[Dataset items]
↓

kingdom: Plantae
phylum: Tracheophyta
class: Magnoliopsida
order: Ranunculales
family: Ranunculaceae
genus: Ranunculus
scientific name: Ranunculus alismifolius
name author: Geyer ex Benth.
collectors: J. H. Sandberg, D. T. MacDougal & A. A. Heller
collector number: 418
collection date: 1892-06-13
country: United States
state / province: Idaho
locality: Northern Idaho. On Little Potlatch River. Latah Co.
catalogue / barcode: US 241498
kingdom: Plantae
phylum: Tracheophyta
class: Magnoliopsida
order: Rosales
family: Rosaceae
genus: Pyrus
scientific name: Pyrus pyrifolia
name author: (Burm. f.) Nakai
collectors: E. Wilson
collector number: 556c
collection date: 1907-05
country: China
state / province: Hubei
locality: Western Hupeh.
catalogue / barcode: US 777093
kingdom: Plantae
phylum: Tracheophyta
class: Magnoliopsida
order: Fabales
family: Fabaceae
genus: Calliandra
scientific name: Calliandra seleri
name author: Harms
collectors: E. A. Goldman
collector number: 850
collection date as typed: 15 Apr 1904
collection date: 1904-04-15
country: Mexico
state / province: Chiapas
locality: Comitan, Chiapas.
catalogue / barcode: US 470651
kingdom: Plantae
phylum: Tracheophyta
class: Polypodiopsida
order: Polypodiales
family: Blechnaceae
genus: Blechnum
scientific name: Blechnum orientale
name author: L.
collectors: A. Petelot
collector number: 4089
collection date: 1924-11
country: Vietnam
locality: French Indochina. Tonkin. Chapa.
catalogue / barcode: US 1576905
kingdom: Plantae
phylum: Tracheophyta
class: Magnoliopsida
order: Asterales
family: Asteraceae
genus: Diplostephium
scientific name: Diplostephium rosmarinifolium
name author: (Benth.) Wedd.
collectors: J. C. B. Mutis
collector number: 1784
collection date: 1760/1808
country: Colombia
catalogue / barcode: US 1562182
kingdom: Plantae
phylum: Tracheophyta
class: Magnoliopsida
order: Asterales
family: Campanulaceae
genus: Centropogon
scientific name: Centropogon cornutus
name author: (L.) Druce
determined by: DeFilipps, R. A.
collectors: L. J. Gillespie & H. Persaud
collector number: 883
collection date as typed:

↑

= Exercise objective =
Copy every one of the records above, line for line, without changing anything.

= Written answer =
kingdom: Plantae
phylum: Tracheophyta
class: Magnoliopsida
order: Ranunculales
family: Ranunculaceae
genus: Ranunculus
scientific name: Ranunculus alismifolius
name author: Geyer ex Benth.
collectors: J. H. Sandberg, D. T. MacDougal & A. A. Heller
collector number: 418
collection date: 1892-06-13
country: United States
state / province: Idaho
locality: Northern Idaho. On Little Potlatch River. Latah Co.
catalogue / barcode: US 241498
kingdom: Plantae
phylum: Tracheophyta
class: Magnoliopsida
order: Rosales
family: Rosaceae
genus: Pyrus
scientific name: Pyrus pyrifolia
name author: (Burm. f.) Nakai
collectors: E. Wilson
collector number: 556c
collection date: 1907-05
country: China
state / province: Hubei
locality: Western Hupeh.
catalogue / barcode: US 777093
kingdom: Plantae
phylum: Tracheophyta
class: Magnoliopsida
order: Fabales
family: Fabaceae
genus: Calliandra
scientific name: Calliandra seleri
name author: Harms
collectors: E. A. Goldman
collector number: 850
collection date as typed: 15 Apr 1904
collection date: 1904-04-15
country: Mexico
state / province: Chiapas
locality: Comitan, Chiapas.
catalogue / barcode: US 470651
kingdom: Plantae
phylum: Tracheophyta
class: Polypodiopsida
order: Polypodiales
family: Blechnaceae
genus: Blechnum
scientific name: Blechnum orientale
name author: L.
collectors: A. Petelot
collector number: 4089
collection date: 1924-11
country: Vietnam
locality: French Indochina. Tonkin. Chapa.
catalogue / barcode: US 1576905
kingdom: Plantae
phylum: Tracheophyta
class: Magnoliopsida
order: Asterales
family: Asteraceae
genus: Diplostephium
scientific name: Diplostephium rosmarinifolium
name author: (Benth.) Wedd.
collectors: J. C. B. Mutis
collector number: 1784
collection date: 1760/1808
country: Colombia
catalogue / barcode: US 1562182
kingdom: Plantae
phylum: Tracheophyta
class: Magnoliopsida
order: Asterales
family: Campanulaceae
genus: Centropogon
scientific name: Centropogon cornutus
name author: (L.) Druce
determined by: DeFilipps, R. A.
collectors: L. J. Gillespie & H. Persaud
collector number: 883
collection date as typed:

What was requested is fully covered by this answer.